After this era ended the information age started (with the introduction of the World Wide Web in 1991).

YES.

So STIPULATED.
David
0 Replies
 
eoe
 
  2  
Reply Mon 3 Sep, 2007 08:28 am
1955
The year i was born Very Happy
0 Replies
 
Dorothy Parker
 
  2  
Reply Mon 3 Sep, 2007 09:01 am
1958 - The year Prince was born

Very Happy
0 Replies
 
Roxxxanne
 
  2  
Reply Mon 3 Sep, 2007 11:01 pm
1967, the Summer of Love when the counter culture was born in San Francisco.

http://i213.photobucket.com/albums/cc302/Constantly_Constance/IMG_0031.jpg
0 Replies
 
OmSigDAVID
 
  2  
Reply Fri 7 Sep, 2007 02:26 am
Christmas Day 1991:
when the most despoticly evil USSR ceased to exist
0 Replies
 
happycat
 
  2  
Reply Fri 7 Sep, 2007 04:35 am
The 60's in general were such a time of change, I'm glad I was alive and experienced it. The entire decade was so full of change, excitement and tragedy.
0 Replies
 
Wilso
 
  2  
Reply Fri 7 Sep, 2007 05:50 am
Endymion wrote:
Yes WWI

1914-1918 (which includes Britain's illegal invasion of Basra -1914 to secure an oil pipeline, and of course the first use of chemical weaponry)

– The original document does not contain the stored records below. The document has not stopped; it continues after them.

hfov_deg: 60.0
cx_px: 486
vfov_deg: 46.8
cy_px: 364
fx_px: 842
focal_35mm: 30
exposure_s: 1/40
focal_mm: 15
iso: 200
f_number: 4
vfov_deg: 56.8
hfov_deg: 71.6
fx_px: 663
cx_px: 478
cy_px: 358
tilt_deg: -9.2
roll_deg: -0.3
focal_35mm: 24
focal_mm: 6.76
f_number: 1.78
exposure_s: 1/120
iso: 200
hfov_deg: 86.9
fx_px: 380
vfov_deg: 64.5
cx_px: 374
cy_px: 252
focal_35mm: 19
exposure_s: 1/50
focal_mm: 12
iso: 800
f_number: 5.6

Here also emerged the swastika (Hindu, Buddhist etc) into western military - worn as a lucky symbol in the trenches (by any side) and of course, later to be associated not just with luck - but with brutality, power, domination, aggression, racism, torture and genocide - Nazism -



Lest We Forget



http://upload.wikimedia.org/wikipedia/commons/thumb/2/2f/Flag_of_Germany_1933.svg/800px-Flag_of_Germany_1933.svg.png

http://upload.wikimedia.org/wikipedia/commons/thumb/9/93/Sauwastika.svg/70px-Sauwastika.svg.png
Quote:
The left-facing swastika can be found in both Hindu and Buddhist tradition.

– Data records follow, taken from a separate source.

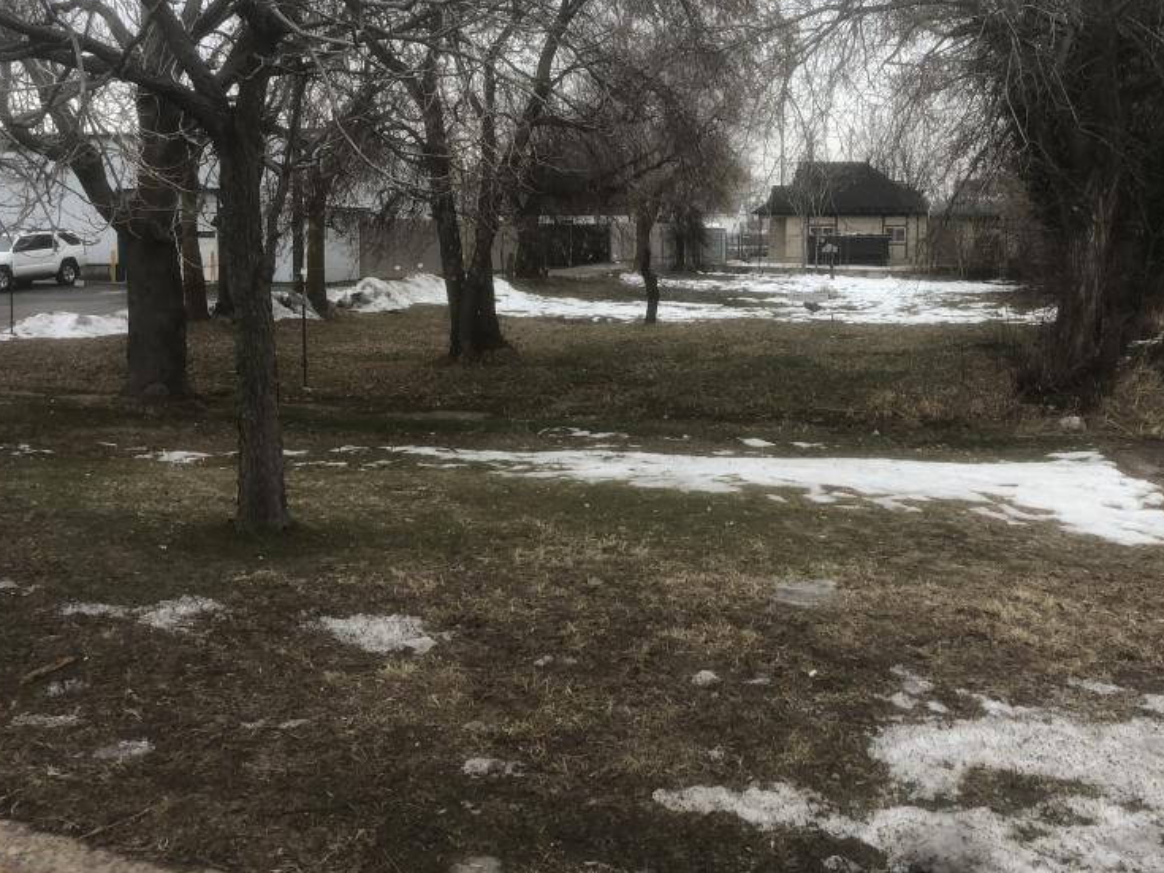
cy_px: 344
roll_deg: +0.7
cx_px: 714
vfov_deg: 36.7
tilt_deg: -5.8
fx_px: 1311
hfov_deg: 47.5
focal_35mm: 39
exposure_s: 1/177
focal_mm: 4
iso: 20
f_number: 1.8
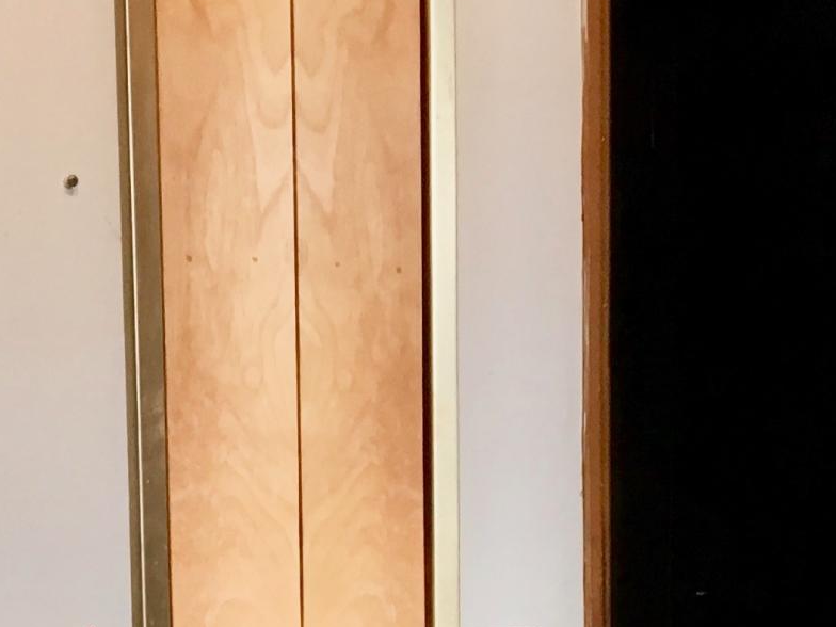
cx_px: 162
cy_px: 1046
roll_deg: +1.0
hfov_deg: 17.6
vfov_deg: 12.4
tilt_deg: -6.7
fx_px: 2681
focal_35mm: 111
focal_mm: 4.15
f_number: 2.2
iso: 25
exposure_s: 1/30
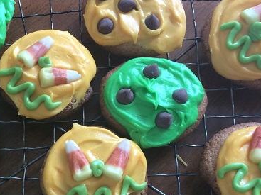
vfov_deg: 23.2
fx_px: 467
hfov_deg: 30.3
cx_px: 44
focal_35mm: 62
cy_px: 163
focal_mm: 4.15
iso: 50
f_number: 2.2
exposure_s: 1/30
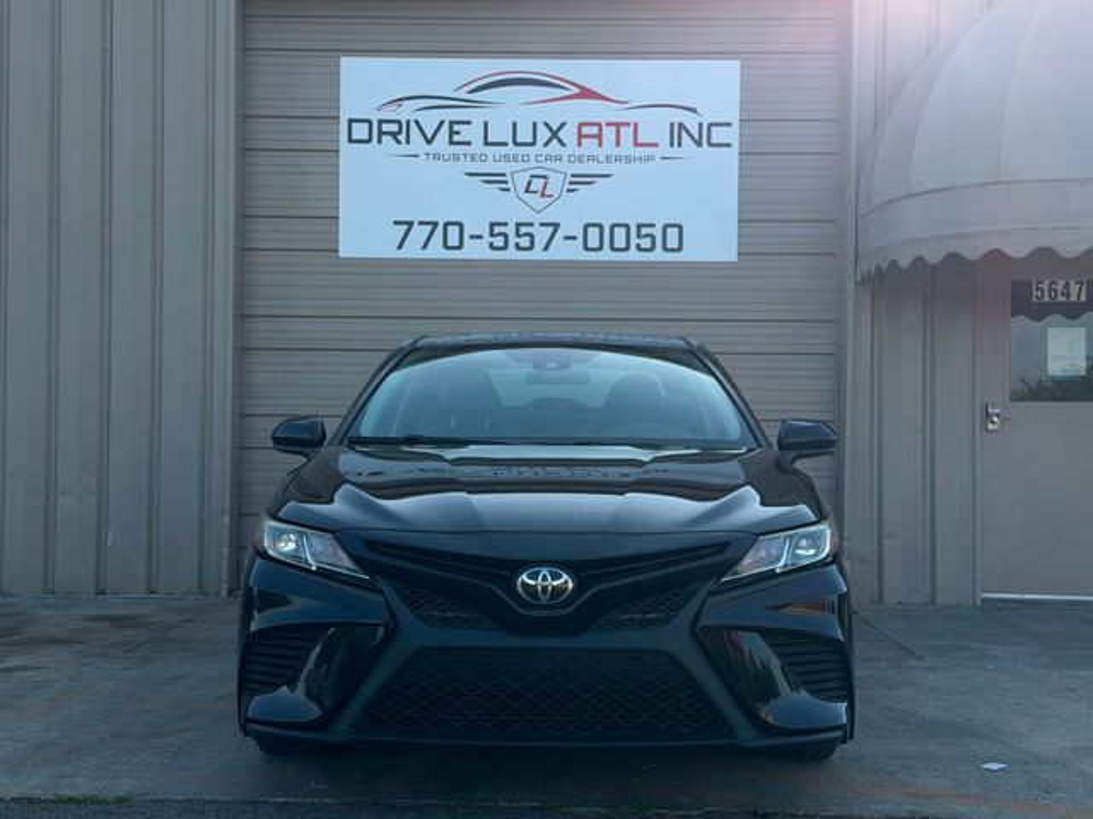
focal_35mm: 48
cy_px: 410
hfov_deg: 39.7
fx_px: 1516
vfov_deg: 30.3
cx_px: 546
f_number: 1.78
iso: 64
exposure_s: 1/2146
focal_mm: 6.76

The symbol which is still associated with Buddhism is actually a reverse of the swastika, and doesn't sit at an angle. But I don't want to detract from the thread. Very interesting reading
0 Replies
 
eoe
 
  2  
Reply Fri 7 Sep, 2007 07:44 am
happycat wrote:
The 60's in general were such a time of change, I'm glad I was alive and experienced it.


Me too.
0 Replies
 
OmSigDAVID
 
  2  
Reply Fri 7 Sep, 2007 09:59 pm
happycat wrote:
The 60's in general were such a time of change, I'm glad I was alive and experienced it.
The entire decade was so full of change, excitement and tragedy.

Yes, but change from what was good
to what was bad from the 1950s to the 1960s.

The change was degeneration.
0 Replies
 
happycat
 
  2  
Reply Sat 8 Sep, 2007 12:50 am
No David.
Change is good - change opened people's eyes to new ways of thinking and started discussions about things never discussed before.

If you've ever seen the movie Pleasantville, the 60's were when the world got colorful.
0 Replies
 
OmSigDAVID
 
  2  
Reply Sat 8 Sep, 2007 01:08 am
happycat wrote:
No David.
Change is good -
change opened people's eyes to new ways of thinking
and started discussions about things never discussed before.


In 1917, the Russian Empire of the Czar CHANGED into the colorful Red Empire of communism.
In 1933, the Weimar Republic CHANGED into the Third Reich.

On Sept. 11, 2001, the World Trade Center CHANGED into rubble.

I dispute your assertion,
tho I admit that sometimes change might be for the better.